Parkinsonism-hyperpyrexia syndrome can also be prevented by ensuring that patients with Parkinson’s disease and motor fluctuations have timely access to advanced treatments such as deep brain stimulation or pump-delivered therapy. For patients undergoing deep brain stimulation, it is essential to avoid acute battery failure; battery replacement must be treated as an emergency.
The incidence of parkinsonism-hyperpyrexia syndrome is uncertain. In a Japanese case series, the incidence was estimated to be 2–3 % in cases of advanced parkinsonism (
10). The condition may also occur without prior adjustment of dopamine receptor-stimulating or -blocking drugs, or interruption of deep brain stimulation. Causes may include infection, dehydration, ileus, or surgery ( 11). The prognosis is poor, but improves with early diagnosis and adequate treatment. In the Japanese study, 67 % of patients regained their previous functional level, while mortality was 4 % ( 10).

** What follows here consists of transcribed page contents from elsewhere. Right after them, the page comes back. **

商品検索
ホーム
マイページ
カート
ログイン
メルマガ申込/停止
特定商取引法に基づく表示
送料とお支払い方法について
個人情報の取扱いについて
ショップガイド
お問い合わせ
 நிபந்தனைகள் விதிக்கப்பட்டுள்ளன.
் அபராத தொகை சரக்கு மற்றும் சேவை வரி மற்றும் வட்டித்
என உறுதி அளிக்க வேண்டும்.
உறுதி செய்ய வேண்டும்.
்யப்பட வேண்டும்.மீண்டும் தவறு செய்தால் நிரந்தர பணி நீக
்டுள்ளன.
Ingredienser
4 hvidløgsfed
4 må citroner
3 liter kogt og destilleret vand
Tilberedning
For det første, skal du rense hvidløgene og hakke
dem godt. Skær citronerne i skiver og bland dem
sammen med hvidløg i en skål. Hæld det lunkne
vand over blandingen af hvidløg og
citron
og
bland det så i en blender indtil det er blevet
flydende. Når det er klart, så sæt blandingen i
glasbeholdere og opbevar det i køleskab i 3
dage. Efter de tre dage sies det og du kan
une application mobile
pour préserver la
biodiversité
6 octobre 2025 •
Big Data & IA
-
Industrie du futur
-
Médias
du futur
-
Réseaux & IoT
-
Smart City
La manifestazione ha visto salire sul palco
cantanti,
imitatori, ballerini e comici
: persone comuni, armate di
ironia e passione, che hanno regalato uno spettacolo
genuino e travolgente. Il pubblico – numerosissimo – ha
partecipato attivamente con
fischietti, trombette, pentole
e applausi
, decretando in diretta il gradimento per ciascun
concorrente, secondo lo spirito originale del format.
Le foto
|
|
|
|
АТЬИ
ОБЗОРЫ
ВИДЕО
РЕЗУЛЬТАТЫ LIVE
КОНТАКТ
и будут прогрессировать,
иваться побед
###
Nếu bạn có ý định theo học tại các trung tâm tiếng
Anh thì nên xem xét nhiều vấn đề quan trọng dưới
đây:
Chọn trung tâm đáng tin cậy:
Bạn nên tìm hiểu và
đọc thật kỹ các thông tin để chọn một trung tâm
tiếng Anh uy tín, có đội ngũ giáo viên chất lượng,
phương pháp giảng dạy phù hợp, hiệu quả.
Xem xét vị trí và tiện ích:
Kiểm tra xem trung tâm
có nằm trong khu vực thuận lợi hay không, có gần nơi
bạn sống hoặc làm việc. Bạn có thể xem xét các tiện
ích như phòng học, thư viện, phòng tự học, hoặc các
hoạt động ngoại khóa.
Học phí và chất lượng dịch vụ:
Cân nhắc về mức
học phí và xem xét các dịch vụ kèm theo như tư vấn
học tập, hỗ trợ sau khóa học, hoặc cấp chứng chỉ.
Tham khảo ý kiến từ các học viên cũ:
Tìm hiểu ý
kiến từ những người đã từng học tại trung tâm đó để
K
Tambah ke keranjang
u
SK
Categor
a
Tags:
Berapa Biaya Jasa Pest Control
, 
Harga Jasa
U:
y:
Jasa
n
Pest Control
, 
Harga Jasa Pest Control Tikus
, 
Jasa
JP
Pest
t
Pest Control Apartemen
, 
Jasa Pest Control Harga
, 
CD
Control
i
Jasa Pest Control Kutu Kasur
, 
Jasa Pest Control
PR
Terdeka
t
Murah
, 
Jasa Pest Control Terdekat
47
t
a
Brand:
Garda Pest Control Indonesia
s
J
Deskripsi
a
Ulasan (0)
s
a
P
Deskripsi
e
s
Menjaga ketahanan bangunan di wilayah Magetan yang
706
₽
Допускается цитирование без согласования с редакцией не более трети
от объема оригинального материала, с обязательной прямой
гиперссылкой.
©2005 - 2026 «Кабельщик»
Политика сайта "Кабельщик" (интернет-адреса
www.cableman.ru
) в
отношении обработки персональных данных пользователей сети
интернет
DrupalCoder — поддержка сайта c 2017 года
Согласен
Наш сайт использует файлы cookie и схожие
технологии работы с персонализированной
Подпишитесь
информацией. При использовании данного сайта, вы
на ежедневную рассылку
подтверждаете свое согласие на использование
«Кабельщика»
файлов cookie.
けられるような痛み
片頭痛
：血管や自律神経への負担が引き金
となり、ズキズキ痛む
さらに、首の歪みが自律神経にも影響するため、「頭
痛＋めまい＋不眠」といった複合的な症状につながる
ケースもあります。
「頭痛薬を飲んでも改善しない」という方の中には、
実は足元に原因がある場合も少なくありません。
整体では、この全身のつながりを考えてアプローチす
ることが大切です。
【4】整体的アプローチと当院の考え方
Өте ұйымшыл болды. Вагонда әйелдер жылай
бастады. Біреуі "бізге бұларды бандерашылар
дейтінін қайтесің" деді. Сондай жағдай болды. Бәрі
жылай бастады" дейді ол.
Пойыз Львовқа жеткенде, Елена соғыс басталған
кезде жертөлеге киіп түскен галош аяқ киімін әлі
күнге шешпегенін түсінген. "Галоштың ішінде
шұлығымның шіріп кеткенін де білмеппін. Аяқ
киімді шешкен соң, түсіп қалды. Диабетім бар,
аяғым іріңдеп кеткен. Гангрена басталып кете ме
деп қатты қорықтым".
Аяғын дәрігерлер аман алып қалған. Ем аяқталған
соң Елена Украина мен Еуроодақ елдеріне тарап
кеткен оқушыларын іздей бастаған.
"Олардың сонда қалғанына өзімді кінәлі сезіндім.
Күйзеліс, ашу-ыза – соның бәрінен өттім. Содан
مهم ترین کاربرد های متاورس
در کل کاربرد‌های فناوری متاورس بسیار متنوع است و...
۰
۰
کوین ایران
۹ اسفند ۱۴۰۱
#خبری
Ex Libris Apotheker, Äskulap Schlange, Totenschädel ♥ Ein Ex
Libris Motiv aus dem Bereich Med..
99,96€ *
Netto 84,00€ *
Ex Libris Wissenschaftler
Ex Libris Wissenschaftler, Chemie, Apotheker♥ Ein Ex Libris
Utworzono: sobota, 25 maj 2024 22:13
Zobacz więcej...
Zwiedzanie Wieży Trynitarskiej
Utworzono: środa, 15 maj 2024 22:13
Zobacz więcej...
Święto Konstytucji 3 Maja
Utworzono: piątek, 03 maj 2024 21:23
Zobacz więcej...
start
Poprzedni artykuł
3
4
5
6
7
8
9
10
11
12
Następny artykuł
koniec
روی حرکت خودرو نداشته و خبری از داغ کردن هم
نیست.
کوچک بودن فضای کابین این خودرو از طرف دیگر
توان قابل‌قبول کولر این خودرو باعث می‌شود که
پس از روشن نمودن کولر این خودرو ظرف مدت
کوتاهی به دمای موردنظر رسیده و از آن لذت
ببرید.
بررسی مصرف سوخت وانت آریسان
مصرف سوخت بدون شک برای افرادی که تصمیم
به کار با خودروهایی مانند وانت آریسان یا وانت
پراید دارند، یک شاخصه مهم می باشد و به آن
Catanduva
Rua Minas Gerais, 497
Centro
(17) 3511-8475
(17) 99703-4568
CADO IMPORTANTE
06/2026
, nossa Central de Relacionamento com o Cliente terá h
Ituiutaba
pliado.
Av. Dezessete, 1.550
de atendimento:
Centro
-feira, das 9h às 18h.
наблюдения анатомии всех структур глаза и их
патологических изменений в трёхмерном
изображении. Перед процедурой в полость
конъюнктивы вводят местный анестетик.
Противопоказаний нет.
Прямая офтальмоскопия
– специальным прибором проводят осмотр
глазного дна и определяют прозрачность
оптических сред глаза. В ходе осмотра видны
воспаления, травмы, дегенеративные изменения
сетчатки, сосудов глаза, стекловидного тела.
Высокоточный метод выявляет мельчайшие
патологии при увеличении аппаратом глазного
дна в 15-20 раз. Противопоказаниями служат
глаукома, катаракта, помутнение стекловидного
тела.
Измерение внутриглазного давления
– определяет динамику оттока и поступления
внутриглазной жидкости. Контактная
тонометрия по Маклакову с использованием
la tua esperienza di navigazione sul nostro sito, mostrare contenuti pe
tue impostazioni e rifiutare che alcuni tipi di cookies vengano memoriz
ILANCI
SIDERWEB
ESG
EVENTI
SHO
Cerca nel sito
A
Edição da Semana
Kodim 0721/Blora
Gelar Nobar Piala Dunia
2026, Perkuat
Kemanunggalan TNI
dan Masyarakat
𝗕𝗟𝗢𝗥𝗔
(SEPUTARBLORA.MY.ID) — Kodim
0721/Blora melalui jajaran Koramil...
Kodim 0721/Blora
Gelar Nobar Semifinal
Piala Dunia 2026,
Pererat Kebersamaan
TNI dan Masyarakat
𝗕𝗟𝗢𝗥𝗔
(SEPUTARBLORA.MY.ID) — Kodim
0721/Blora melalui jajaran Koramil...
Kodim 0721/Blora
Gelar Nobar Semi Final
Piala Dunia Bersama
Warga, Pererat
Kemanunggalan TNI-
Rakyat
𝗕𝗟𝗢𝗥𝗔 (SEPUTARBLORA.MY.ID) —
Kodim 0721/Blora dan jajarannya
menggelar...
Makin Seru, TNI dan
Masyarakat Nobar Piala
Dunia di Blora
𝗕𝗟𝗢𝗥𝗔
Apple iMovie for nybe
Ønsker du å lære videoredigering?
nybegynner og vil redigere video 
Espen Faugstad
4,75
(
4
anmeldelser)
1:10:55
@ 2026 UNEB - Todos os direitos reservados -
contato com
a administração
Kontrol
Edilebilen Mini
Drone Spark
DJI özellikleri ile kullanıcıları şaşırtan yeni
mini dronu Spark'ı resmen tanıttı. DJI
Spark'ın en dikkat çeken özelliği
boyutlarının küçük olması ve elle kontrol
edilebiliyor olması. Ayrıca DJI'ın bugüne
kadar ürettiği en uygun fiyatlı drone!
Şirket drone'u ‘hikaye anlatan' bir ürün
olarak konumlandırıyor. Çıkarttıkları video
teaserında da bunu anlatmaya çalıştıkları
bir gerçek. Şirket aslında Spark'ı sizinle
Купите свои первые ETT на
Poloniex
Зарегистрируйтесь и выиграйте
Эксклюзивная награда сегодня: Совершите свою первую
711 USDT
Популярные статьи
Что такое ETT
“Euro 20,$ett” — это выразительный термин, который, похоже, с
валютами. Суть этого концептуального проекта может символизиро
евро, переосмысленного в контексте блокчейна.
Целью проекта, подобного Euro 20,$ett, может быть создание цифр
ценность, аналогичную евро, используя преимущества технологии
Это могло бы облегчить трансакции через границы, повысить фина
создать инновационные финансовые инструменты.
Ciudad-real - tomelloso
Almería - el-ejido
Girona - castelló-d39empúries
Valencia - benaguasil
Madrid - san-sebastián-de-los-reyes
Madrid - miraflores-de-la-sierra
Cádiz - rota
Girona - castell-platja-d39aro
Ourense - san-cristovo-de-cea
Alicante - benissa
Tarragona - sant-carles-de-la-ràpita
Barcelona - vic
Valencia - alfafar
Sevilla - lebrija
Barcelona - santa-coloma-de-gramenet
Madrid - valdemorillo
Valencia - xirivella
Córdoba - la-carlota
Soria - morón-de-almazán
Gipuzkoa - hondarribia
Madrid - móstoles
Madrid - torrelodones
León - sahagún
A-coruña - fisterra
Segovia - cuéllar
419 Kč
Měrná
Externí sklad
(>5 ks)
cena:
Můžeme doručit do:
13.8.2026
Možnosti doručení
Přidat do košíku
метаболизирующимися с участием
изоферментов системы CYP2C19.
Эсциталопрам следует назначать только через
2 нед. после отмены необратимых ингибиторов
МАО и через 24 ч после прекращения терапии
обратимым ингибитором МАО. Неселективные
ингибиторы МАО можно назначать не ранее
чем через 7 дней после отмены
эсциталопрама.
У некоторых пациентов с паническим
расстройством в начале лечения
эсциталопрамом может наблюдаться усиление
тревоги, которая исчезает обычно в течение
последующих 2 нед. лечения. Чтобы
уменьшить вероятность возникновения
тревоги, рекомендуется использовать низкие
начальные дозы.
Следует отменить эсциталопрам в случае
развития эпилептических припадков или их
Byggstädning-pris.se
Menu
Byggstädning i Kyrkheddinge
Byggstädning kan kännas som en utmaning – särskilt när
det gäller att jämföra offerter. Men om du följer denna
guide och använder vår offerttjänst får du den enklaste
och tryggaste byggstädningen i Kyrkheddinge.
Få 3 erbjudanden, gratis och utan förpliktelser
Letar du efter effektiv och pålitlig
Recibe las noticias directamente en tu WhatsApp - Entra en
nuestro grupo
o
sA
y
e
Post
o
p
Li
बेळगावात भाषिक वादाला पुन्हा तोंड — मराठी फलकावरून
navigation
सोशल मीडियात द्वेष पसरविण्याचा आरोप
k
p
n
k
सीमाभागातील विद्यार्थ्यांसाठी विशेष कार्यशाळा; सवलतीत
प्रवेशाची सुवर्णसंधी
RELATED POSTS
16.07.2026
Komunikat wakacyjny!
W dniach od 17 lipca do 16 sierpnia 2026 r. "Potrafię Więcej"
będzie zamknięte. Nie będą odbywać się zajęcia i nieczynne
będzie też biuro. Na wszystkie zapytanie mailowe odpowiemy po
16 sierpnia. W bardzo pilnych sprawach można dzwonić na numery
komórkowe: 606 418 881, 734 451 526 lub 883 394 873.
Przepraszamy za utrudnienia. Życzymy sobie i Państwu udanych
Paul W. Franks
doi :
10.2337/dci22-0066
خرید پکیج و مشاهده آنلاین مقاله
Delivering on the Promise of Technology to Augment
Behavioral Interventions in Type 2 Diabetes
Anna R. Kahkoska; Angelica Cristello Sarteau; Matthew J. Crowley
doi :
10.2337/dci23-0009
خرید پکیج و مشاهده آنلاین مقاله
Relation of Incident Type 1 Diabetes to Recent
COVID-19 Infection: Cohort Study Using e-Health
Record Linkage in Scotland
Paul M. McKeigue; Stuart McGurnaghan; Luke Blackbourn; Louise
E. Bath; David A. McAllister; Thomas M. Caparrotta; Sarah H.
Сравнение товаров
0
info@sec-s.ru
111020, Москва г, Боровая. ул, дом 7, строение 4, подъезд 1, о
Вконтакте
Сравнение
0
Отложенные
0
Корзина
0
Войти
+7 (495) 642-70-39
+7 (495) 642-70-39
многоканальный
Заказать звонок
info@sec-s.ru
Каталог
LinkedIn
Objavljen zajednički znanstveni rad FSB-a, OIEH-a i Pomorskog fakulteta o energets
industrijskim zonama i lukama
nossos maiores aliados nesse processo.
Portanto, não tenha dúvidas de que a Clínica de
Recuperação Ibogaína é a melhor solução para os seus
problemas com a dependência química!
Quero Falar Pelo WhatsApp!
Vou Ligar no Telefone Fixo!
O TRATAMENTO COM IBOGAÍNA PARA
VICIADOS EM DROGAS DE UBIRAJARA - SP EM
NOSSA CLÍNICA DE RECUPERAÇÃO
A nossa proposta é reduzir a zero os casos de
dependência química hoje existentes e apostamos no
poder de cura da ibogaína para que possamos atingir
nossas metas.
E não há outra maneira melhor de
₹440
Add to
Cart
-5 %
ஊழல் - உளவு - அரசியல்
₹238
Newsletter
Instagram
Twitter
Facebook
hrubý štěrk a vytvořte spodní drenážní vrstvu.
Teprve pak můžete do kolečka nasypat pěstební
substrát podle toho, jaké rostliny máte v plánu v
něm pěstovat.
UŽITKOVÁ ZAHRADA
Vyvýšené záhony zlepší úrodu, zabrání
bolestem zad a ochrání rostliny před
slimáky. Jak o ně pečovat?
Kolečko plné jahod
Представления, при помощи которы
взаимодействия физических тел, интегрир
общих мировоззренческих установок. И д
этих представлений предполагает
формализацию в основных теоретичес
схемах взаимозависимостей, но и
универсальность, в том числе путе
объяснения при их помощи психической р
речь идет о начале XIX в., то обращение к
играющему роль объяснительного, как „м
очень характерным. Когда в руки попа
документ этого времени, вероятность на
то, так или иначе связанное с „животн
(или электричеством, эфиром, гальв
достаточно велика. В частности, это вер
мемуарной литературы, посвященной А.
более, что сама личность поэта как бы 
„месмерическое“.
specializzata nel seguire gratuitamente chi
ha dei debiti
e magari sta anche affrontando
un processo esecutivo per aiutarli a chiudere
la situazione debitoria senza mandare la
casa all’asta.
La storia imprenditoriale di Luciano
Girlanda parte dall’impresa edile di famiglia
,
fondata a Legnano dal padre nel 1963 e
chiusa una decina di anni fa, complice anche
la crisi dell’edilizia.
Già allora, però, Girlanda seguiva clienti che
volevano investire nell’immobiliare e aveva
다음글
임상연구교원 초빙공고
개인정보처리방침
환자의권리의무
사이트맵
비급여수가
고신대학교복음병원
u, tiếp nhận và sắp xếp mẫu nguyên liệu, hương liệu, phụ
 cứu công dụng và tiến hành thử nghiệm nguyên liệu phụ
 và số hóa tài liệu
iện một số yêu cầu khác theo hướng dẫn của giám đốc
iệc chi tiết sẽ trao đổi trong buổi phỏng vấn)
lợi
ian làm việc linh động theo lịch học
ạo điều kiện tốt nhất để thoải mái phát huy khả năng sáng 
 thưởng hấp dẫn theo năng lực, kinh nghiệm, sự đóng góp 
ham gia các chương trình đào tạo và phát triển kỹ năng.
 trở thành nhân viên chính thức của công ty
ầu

If parkinsonian-hyperpyrexia syndrome is suspected, the patient must receive prompt and adequate treatment with dopaminergic drugs as well as supportive care to counteract autonomic failure and serious complications. If the response is insufficient, ECT may be considered in addition. A significant clinical response may be seen after a few sessions, but the effect often diminishes rapidly without further treatments. The duration of the effect and the usefulness of maintenance treatments have not been well established, but a transient response can help stabilise the patient (
8). Our patient had been critically ill for almost three months prior to the start of treatment and unfortunately did not experience a lasting effect. Maintenance therapy was nevertheless continued to some degree, given the absence of any other treatment options.
The key message in this article is that physicians must exercise great caution if they deem it necessary to reduce dopaminergic drugs in patients with Parkinson’s disease, especially in cases with comorbid intercurrent disease or other acute challenges. Psychosis in Parkinson’s disease must not invariably be viewed as a symptom of dopaminergic overstimulation. In cases of altered mental status or psychosis and simultaneous worsening of rigidity and bradykinesia, parkinsonism-hyperpyrexia syndrome must be suspected.